-- Start of DATASET RECORDS --

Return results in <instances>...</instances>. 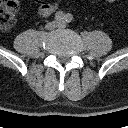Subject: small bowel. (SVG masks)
Instances as JSON below:
<instances>
[{"mask_svg":"<svg viewBox=\"0 0 128 128\" xmlns=\"http://www.w3.org/2000/svg\"><path fill=\"white\" fill-rule=\"evenodd\" d=\"M56 9H57L56 2L41 4L38 8V15L40 17H47L51 15L53 12H55Z\"/></svg>","mask_w":128,"mask_h":128,"instance_id":"obj_1","label":"small bowel"}]
</instances>
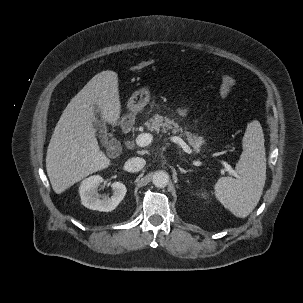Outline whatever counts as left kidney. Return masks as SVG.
I'll return each mask as SVG.
<instances>
[{"label": "left kidney", "mask_w": 303, "mask_h": 303, "mask_svg": "<svg viewBox=\"0 0 303 303\" xmlns=\"http://www.w3.org/2000/svg\"><path fill=\"white\" fill-rule=\"evenodd\" d=\"M199 194H200V193H199ZM201 195H202L203 198H207L206 193H202Z\"/></svg>", "instance_id": "5707ae66"}]
</instances>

-- End of DATASET RECORDS --

SHORT TASK: Transcribe the material word for word, starting at the line that contains "Outline whatever counts" and ending at the close of the material. Leave the pictures out of your copy.

RESPONSE TO THIS TASK:
Outline whatever counts as left kidney. Return masks as SVG.
I'll return each mask as SVG.
<instances>
[{"label": "left kidney", "mask_w": 303, "mask_h": 303, "mask_svg": "<svg viewBox=\"0 0 303 303\" xmlns=\"http://www.w3.org/2000/svg\"><path fill=\"white\" fill-rule=\"evenodd\" d=\"M199 194H200V193H199ZM201 195H202L203 198H207L206 193H202Z\"/></svg>", "instance_id": "5707ae66"}]
</instances>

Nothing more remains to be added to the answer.